I love Chekhov, don't get me wrong, and I thoroughly believe in updating translations to keep people involved in literature.

But what I'm not so sure about is what value I am adding by creating a translation that most likely won't make it past my professor.

When I was (poorly) interpreting calls for my previous job, I felt like I was at least helping people get the medical care they needed. I feel much less valuable when translating a piece of work from the 1890s-1900s that's already been translated a million times.

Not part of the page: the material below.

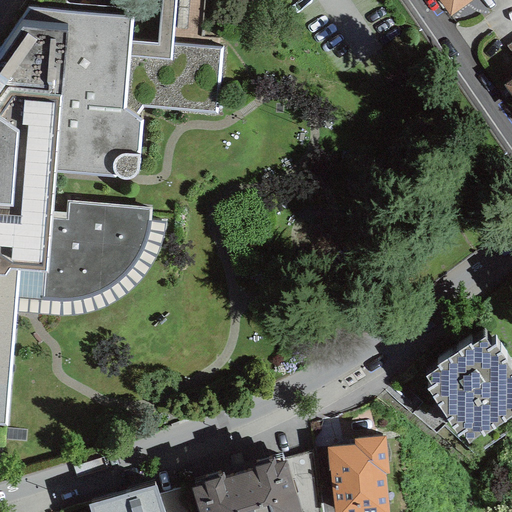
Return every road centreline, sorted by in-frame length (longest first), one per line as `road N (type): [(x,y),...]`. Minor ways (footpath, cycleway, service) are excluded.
road 1 (tertiary): [(0,497),(175,451),(342,363),(511,245)]
road 2 (residential): [(409,0),(511,152)]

Hence why I am working on a contemporary piece for my master's thesis, but I digress.

What is it about Chekhov that is so fascinating? Why am I drawn to his works like a fly to honey? And I'll tell you, this is not the first time I've read Chekhov and it won't be my last.

Chekhov (1860-1904) was a master at what many call "slice of life" storytelling. He described life almost exactly as it was. No sugar coating, and no detail missing. Many debate over whether his pieces are full of unimportant digressions or significant clues. For example, why in "The Lady with the Dog" does Dmitriy Gurov start eating a watermelon when Anna Sergeyevna is crying? This minor detail is very telling--Gurov is almost completely indifferent to Anna's plight, and it shows in his relaxed attitude.

Another author may have chosen to omit this detail, especially if they were trying to convince the reader that Gurov was really in love. Chekhov, however, includes it. Does it make his case stronger or weaker?

This is just one example of how fascinating Chekhov is. This is why I am drawn to translate his work. It's not only an exercise of my Russian abilities, but also a chance to share his works with the world.